An exact copy of every record is needed, with the pictures left out.

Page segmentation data
____________________

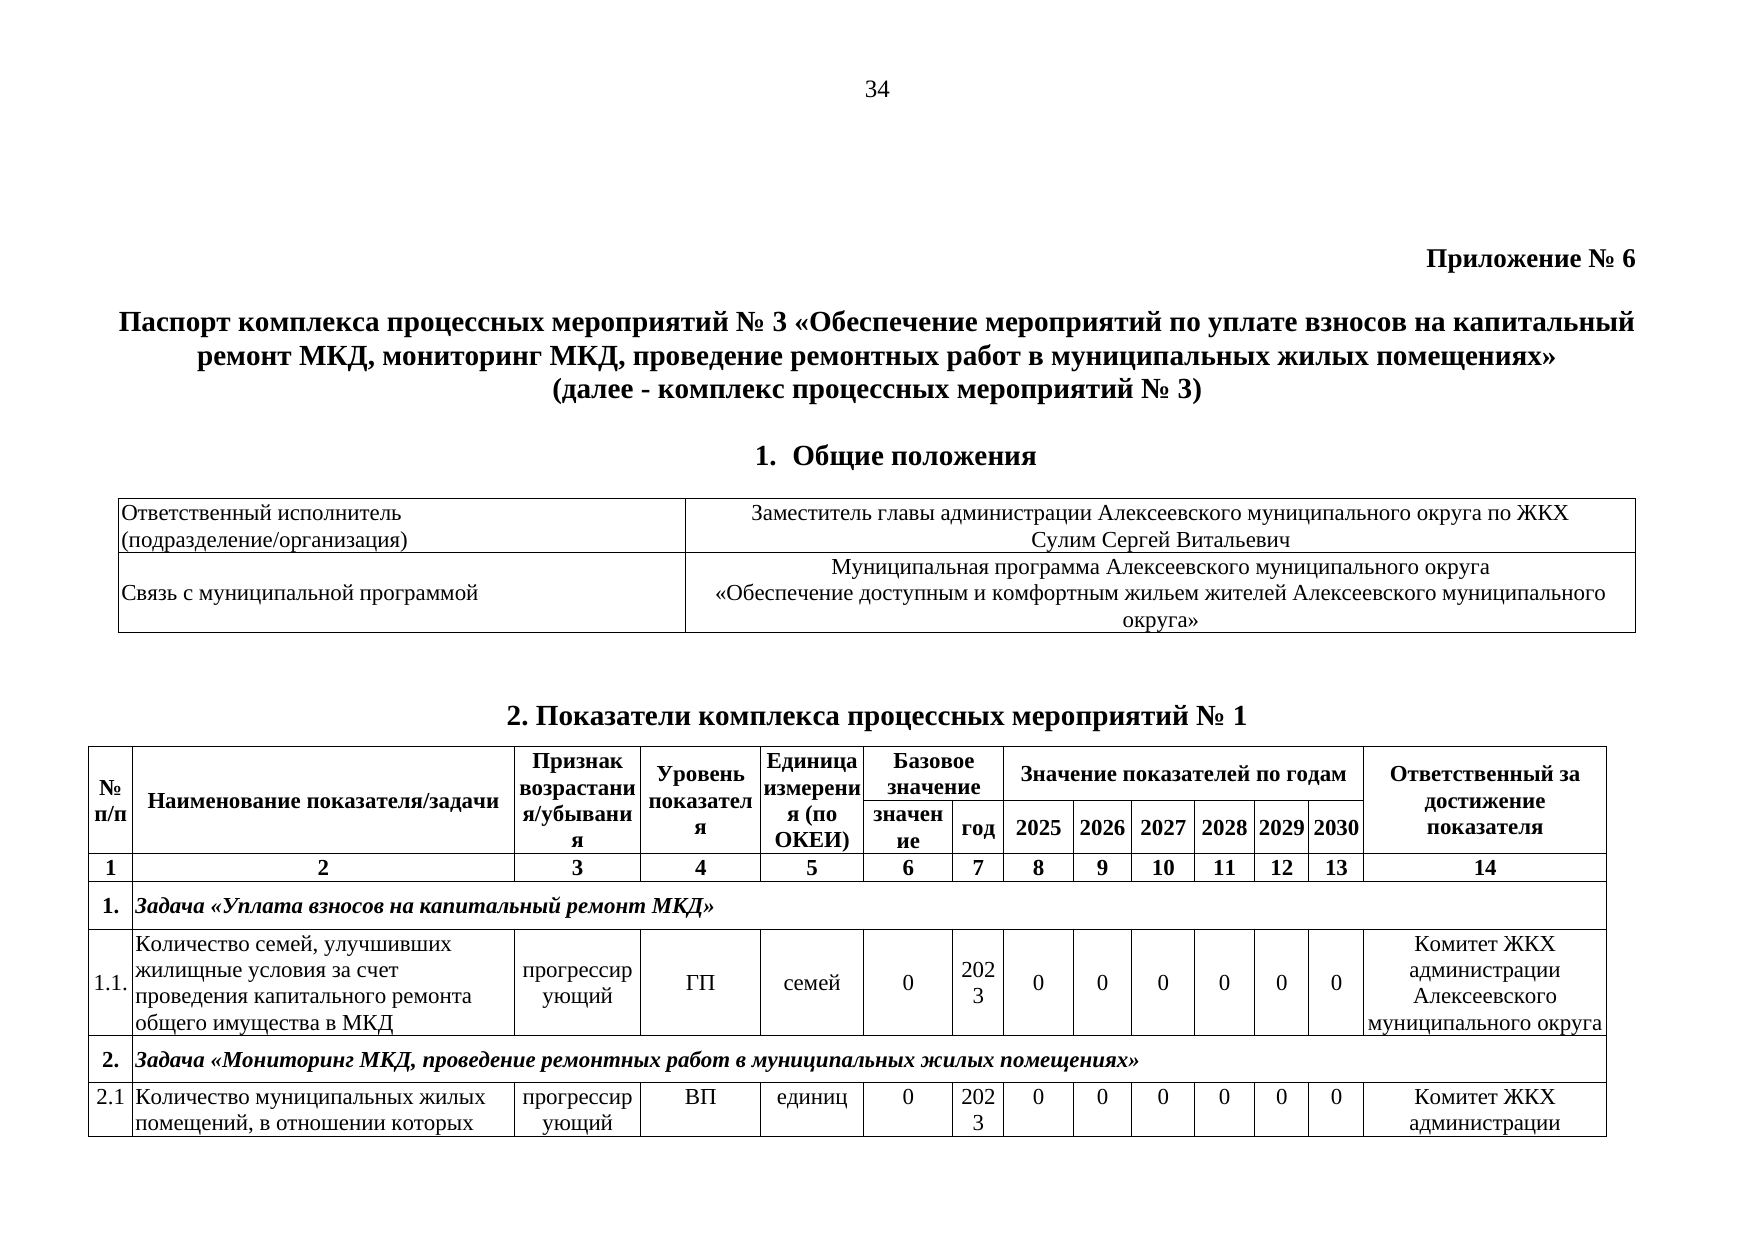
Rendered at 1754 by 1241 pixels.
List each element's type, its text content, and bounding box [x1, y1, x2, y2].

text (далее - комплекс процессных мероприятий № 3) [118, 371, 1636, 405]
table_cell Комитет ЖКХ администрации Алексеевского муниципального округа [1364, 1083, 1606, 1136]
table_cell 2030 [1309, 801, 1363, 853]
table_cell 2. [89, 1036, 132, 1082]
table_cell 3 [515, 854, 640, 881]
table_cell 11 [1195, 854, 1254, 881]
table_cell прогрессирующий [515, 1083, 640, 1136]
table_cell 0 [1132, 930, 1194, 1035]
table_cell 1. [89, 882, 132, 928]
table_cell ГП [641, 930, 760, 1035]
table_cell 0 [1132, 1083, 1194, 1136]
table_cell 0 [1004, 1083, 1073, 1136]
table_cell 2023 [953, 930, 1003, 1035]
table_cell Задача «Мониторинг МКД, проведение ремонтных работ в муниципальных жилых помещениях» [133, 1036, 1606, 1082]
table_cell значение [864, 801, 952, 853]
table_cell 1.1. [89, 930, 132, 1035]
table_cell Муниципальная программа Алексеевского муниципального округа «Обеспечение доступным и комфортным жильем жителей Алексеевского муниципального округа» [686, 553, 1635, 632]
table_cell 2028 [1195, 801, 1254, 853]
table_cell 0 [1255, 930, 1308, 1035]
table_cell 2023 [953, 1083, 1003, 1136]
table_cell 0 [1074, 1083, 1131, 1136]
table_cell Задача «Уплата взносов на капитальный ремонт МКД» [133, 882, 1606, 928]
table_cell 2025 [1004, 801, 1073, 853]
table_cell Комитет ЖКХ администрации Алексеевского муниципального округа [1364, 930, 1606, 1035]
table_cell 2029 [1255, 801, 1308, 853]
table_cell 10 [1132, 854, 1194, 881]
table_cell 0 [1195, 1083, 1254, 1136]
table_cell ВП [641, 1083, 760, 1136]
table_header Базовое значение [864, 747, 1003, 799]
table_cell 2027 [1132, 801, 1194, 853]
table_cell 0 [1004, 930, 1073, 1035]
table_header Признак возрастания/убывания [515, 747, 640, 853]
table_cell год [953, 801, 1003, 853]
table_cell 0 [864, 1083, 952, 1136]
table_header Ответственный за достижение показателя [1364, 747, 1606, 853]
table_header Ответственный исполнитель (подразделение/организация) [119, 499, 685, 552]
text Паспорт комплекса процессных мероприятий № 3 «Обеспечение мероприятий по уплате взносов на капитальный ремонт МКД, мониторинг МКД, проведение ремонтных работ в муниципальных жилых помещениях» [118, 304, 1636, 371]
table_header Единица измерения (по ОКЕИ) [761, 747, 863, 853]
table_cell 2.1 [89, 1083, 132, 1136]
table_cell 1 [89, 854, 132, 881]
table_cell Количество семей, улучшивших жилищные условия за счет проведения капитального ремонта общего имущества в МКД [133, 930, 514, 1035]
table_cell 2026 [1074, 801, 1131, 853]
table_cell Количество муниципальных жилых помещений, в отношении которых осуществляется мониторинг и проведены ремонтные работы [133, 1083, 514, 1136]
list Общие положения [156, 438, 1636, 472]
table_header № п/п [89, 747, 132, 853]
table_cell 2 [133, 854, 514, 881]
table_cell 0 [864, 930, 952, 1035]
table_cell 8 [1004, 854, 1073, 881]
table_cell 12 [1255, 854, 1308, 881]
table_header Наименование показателя/задачи [133, 747, 514, 853]
table_cell прогрессирующий [515, 930, 640, 1035]
table_cell семей [761, 930, 863, 1035]
table_header Значение показателей по годам [1004, 747, 1363, 799]
table_cell 0 [1195, 930, 1254, 1035]
table_cell 4 [641, 854, 760, 881]
table_cell 0 [1309, 930, 1363, 1035]
table_cell Связь с муниципальной программой [119, 553, 685, 632]
table_cell единиц [761, 1083, 863, 1136]
table_cell 0 [1309, 1083, 1363, 1136]
table_header Заместитель главы администрации Алексеевского муниципального округа по ЖКХ Сулим Сергей Витальевич [686, 499, 1635, 552]
table_cell 0 [1255, 1083, 1308, 1136]
table_cell 5 [761, 854, 863, 881]
table_cell 0 [1074, 930, 1131, 1035]
text Приложение № 6 [118, 242, 1636, 273]
table_cell 7 [953, 854, 1003, 881]
table_header Уровень показателя [641, 747, 760, 853]
table_cell 14 [1364, 854, 1606, 881]
table_cell 6 [864, 854, 952, 881]
table_cell 13 [1309, 854, 1363, 881]
table_cell 9 [1074, 854, 1131, 881]
subtitle 2. Показатели комплекса процессных мероприятий № 1 [118, 698, 1636, 731]
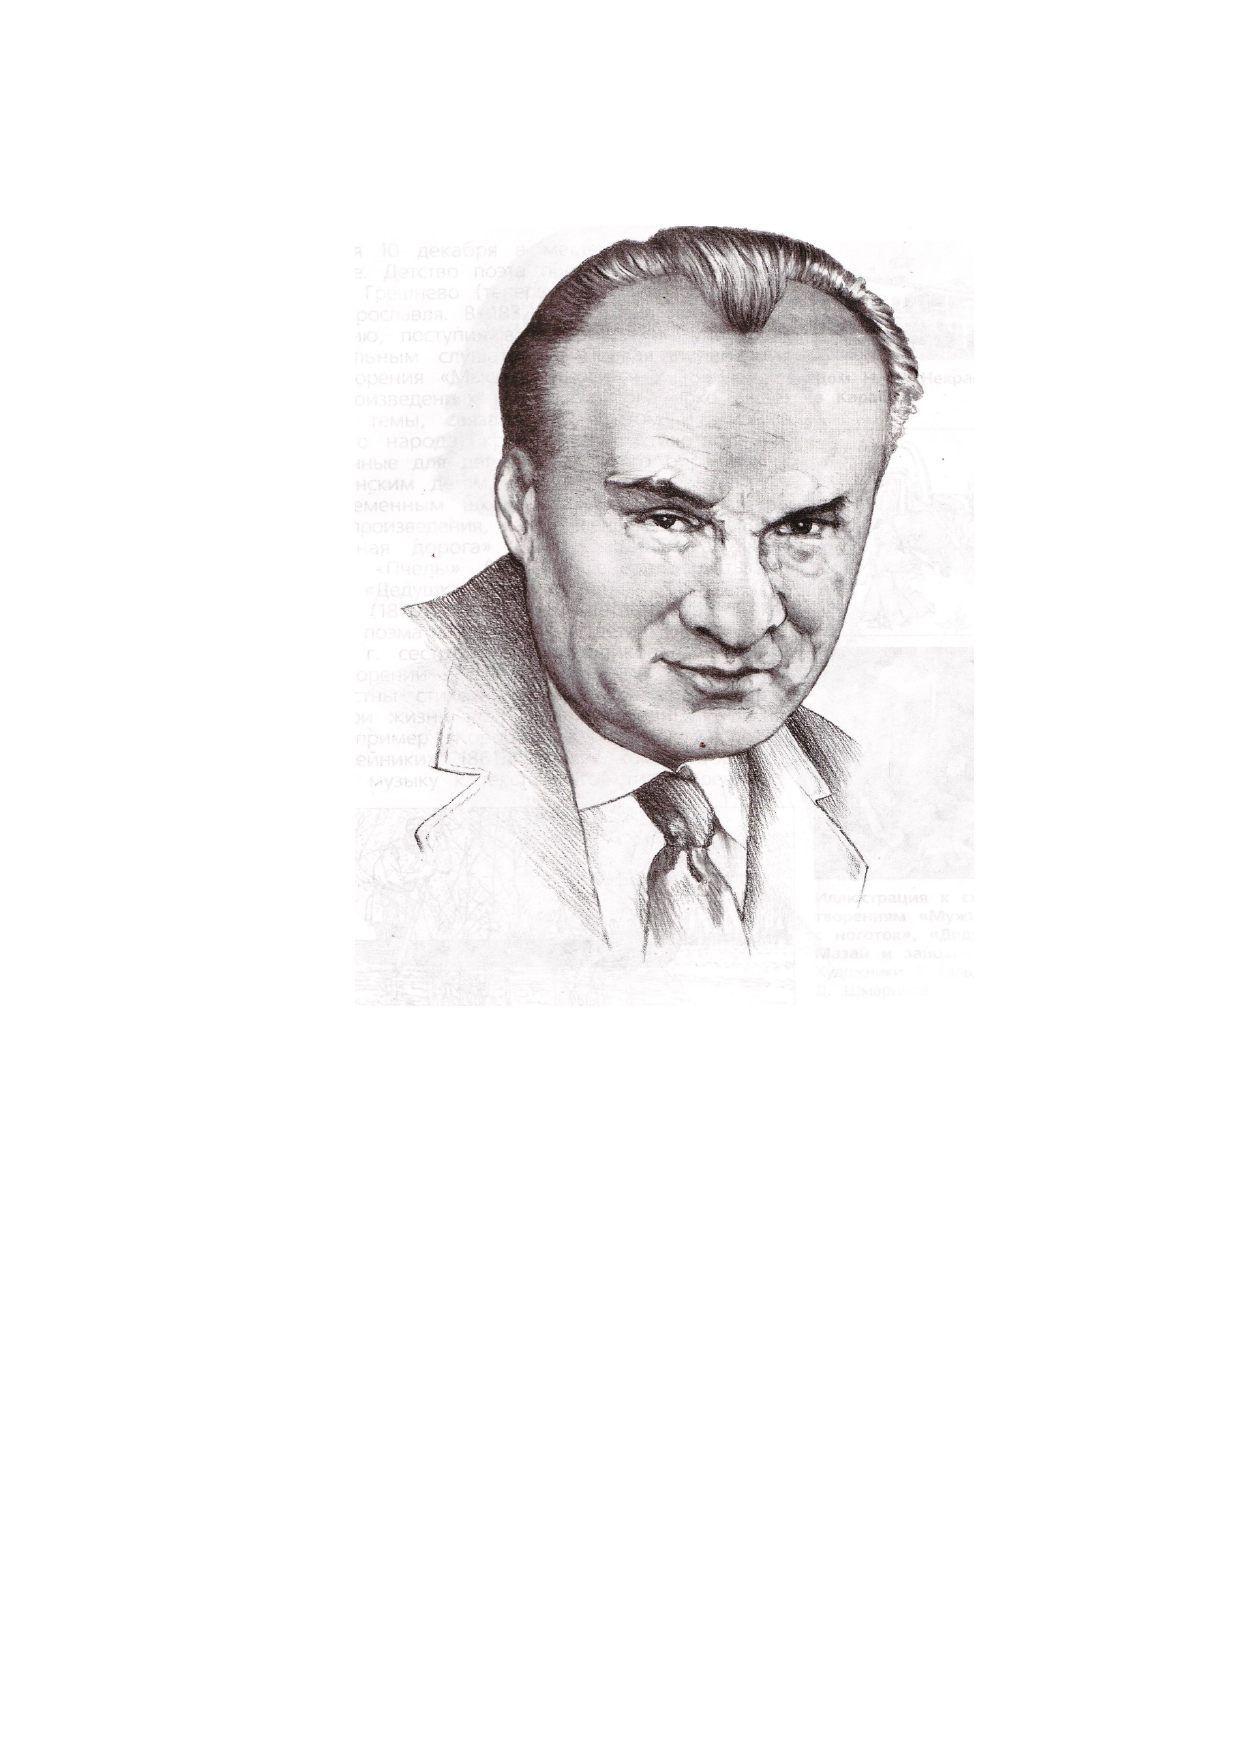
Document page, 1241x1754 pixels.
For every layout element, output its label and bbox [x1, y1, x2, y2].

picture [355, 226, 974, 1006]
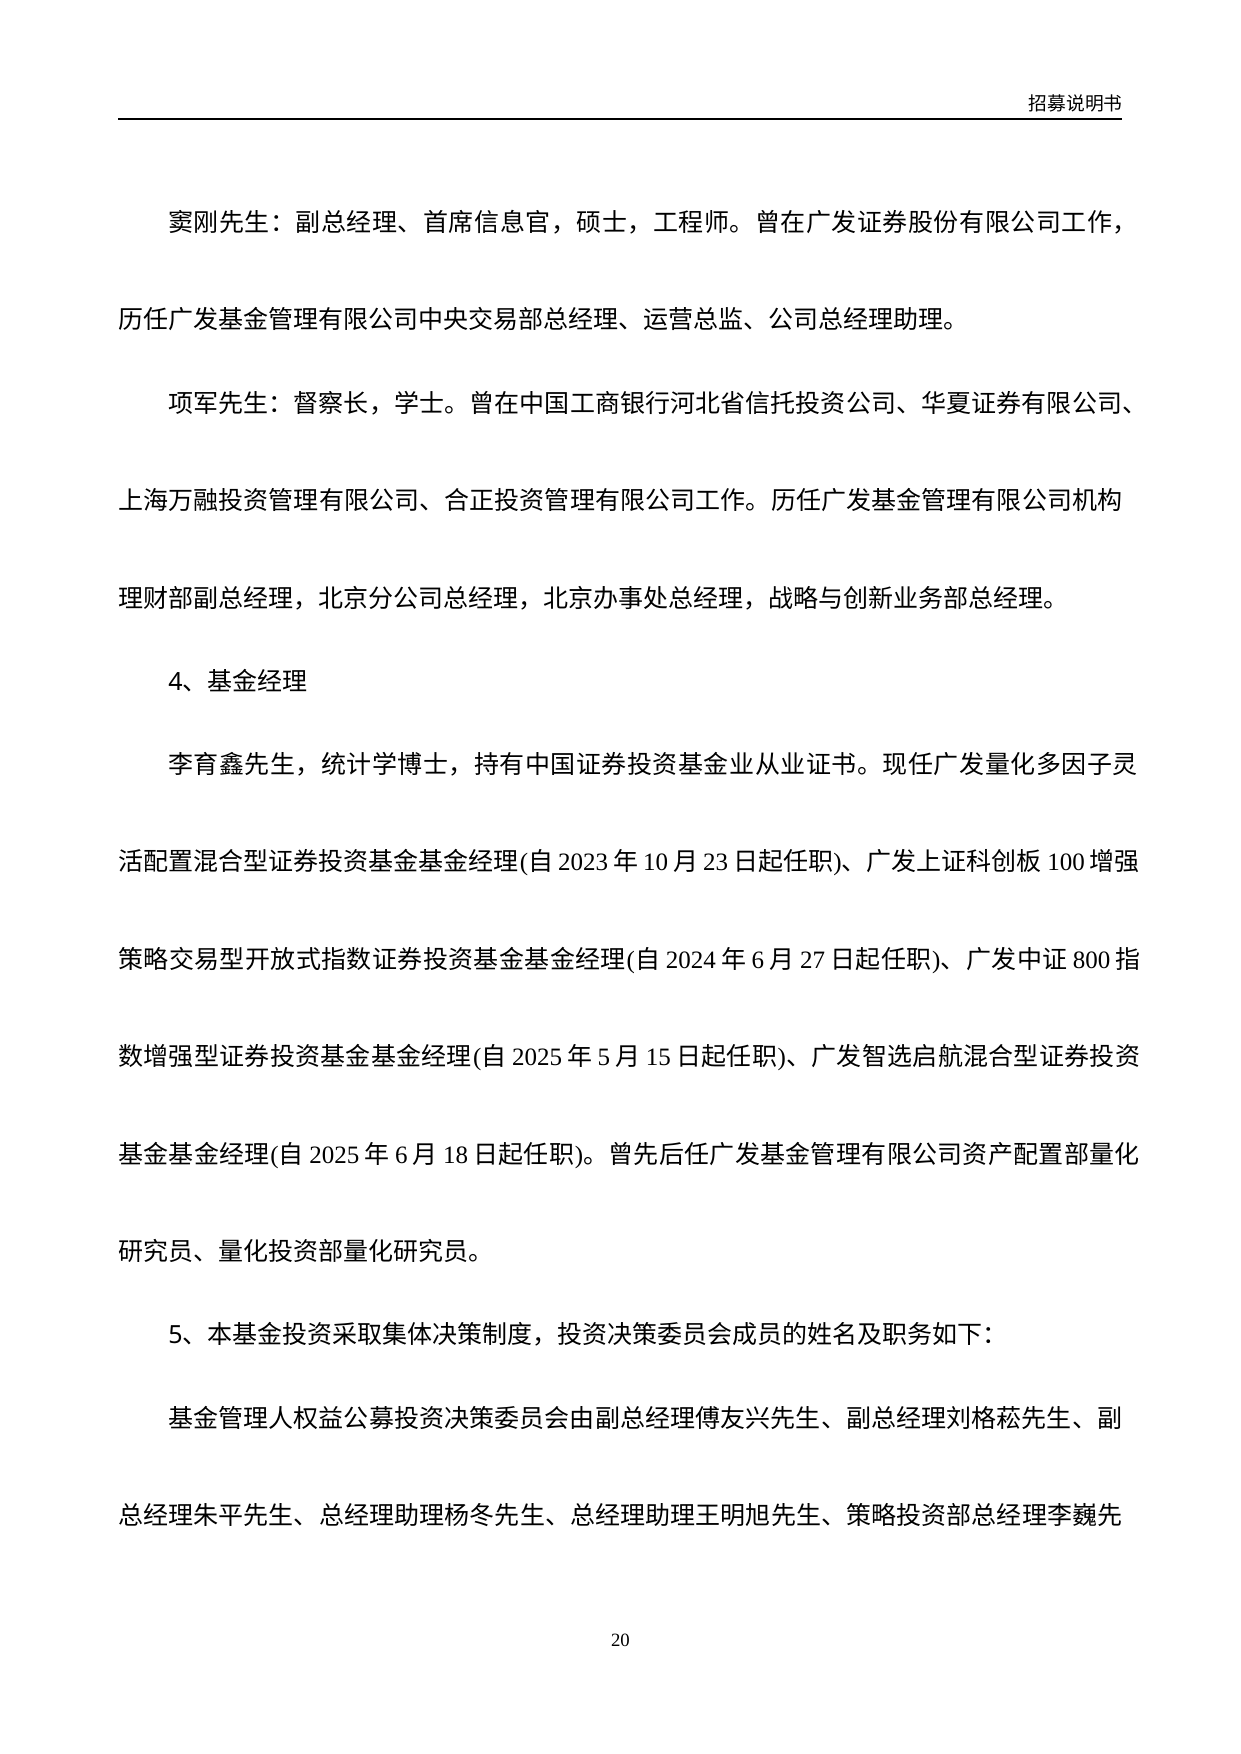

____________________

▶ **Your response**:
Rendered at 1754 by 1241 pixels.
List each element's type, its text content, and bounding box [x1, y1, x2, y2].

text (далее - комплекс процессных мероприятий № 3) [118, 371, 1636, 405]
table_cell Комитет ЖКХ администрации Алексеевского муниципального округа [1364, 1083, 1606, 1136]
table_cell 2030 [1309, 801, 1363, 853]
table_cell 2. [89, 1036, 132, 1082]
table_cell 3 [515, 854, 640, 881]
table_cell 11 [1195, 854, 1254, 881]
table_cell прогрессирующий [515, 1083, 640, 1136]
table_cell 0 [1132, 930, 1194, 1035]
table_cell 1. [89, 882, 132, 928]
table_cell ГП [641, 930, 760, 1035]
table_cell 0 [1132, 1083, 1194, 1136]
table_cell 0 [1004, 1083, 1073, 1136]
table_cell 2023 [953, 930, 1003, 1035]
table_cell Задача «Мониторинг МКД, проведение ремонтных работ в муниципальных жилых помещениях» [133, 1036, 1606, 1082]
table_cell значение [864, 801, 952, 853]
table_cell 1.1. [89, 930, 132, 1035]
table_cell Муниципальная программа Алексеевского муниципального округа «Обеспечение доступным и комфортным жильем жителей Алексеевского муниципального округа» [686, 553, 1635, 632]
table_cell 2028 [1195, 801, 1254, 853]
table_cell 0 [1255, 930, 1308, 1035]
table_cell 2023 [953, 1083, 1003, 1136]
table_cell 0 [1074, 1083, 1131, 1136]
table_cell Задача «Уплата взносов на капитальный ремонт МКД» [133, 882, 1606, 928]
table_cell 2025 [1004, 801, 1073, 853]
table_cell Комитет ЖКХ администрации Алексеевского муниципального округа [1364, 930, 1606, 1035]
table_cell 2029 [1255, 801, 1308, 853]
table_cell 10 [1132, 854, 1194, 881]
table_cell 0 [1195, 1083, 1254, 1136]
table_cell ВП [641, 1083, 760, 1136]
table_header Базовое значение [864, 747, 1003, 799]
table_cell 2027 [1132, 801, 1194, 853]
table_cell 0 [1004, 930, 1073, 1035]
table_header Признак возрастания/убывания [515, 747, 640, 853]
table_cell год [953, 801, 1003, 853]
table_cell 0 [864, 1083, 952, 1136]
table_header Ответственный за достижение показателя [1364, 747, 1606, 853]
table_header Ответственный исполнитель (подразделение/организация) [119, 499, 685, 552]
text Паспорт комплекса процессных мероприятий № 3 «Обеспечение мероприятий по уплате взносов на капитальный ремонт МКД, мониторинг МКД, проведение ремонтных работ в муниципальных жилых помещениях» [118, 304, 1636, 371]
table_header Единица измерения (по ОКЕИ) [761, 747, 863, 853]
table_cell 2.1 [89, 1083, 132, 1136]
table_cell 1 [89, 854, 132, 881]
table_cell Количество семей, улучшивших жилищные условия за счет проведения капитального ремонта общего имущества в МКД [133, 930, 514, 1035]
table_cell 2026 [1074, 801, 1131, 853]
table_cell Количество муниципальных жилых помещений, в отношении которых осуществляется мониторинг и проведены ремонтные работы [133, 1083, 514, 1136]
list Общие положения [156, 438, 1636, 472]
table_header № п/п [89, 747, 132, 853]
table_cell 2 [133, 854, 514, 881]
table_cell 0 [864, 930, 952, 1035]
table_cell 8 [1004, 854, 1073, 881]
table_cell 12 [1255, 854, 1308, 881]
table_header Наименование показателя/задачи [133, 747, 514, 853]
table_cell прогрессирующий [515, 930, 640, 1035]
table_cell семей [761, 930, 863, 1035]
table_header Значение показателей по годам [1004, 747, 1363, 799]
table_cell 0 [1195, 930, 1254, 1035]
table_cell 4 [641, 854, 760, 881]
table_cell 0 [1309, 930, 1363, 1035]
table_cell Связь с муниципальной программой [119, 553, 685, 632]
table_cell единиц [761, 1083, 863, 1136]
table_cell 0 [1309, 1083, 1363, 1136]
table_header Заместитель главы администрации Алексеевского муниципального округа по ЖКХ Сулим Сергей Витальевич [686, 499, 1635, 552]
table_cell 0 [1255, 1083, 1308, 1136]
table_cell 5 [761, 854, 863, 881]
table_cell 0 [1074, 930, 1131, 1035]
text Приложение № 6 [118, 242, 1636, 273]
table_cell 7 [953, 854, 1003, 881]
table_header Уровень показателя [641, 747, 760, 853]
table_cell 14 [1364, 854, 1606, 881]
table_cell 6 [864, 854, 952, 881]
table_cell 13 [1309, 854, 1363, 881]
table_cell 9 [1074, 854, 1131, 881]
subtitle 2. Показатели комплекса процессных мероприятий № 1 [118, 698, 1636, 731]
Document page, 1241x1754 pixels.
For every layout element, output its label and bbox [x1, y1, x2, y2].

picture [355, 226, 974, 1006]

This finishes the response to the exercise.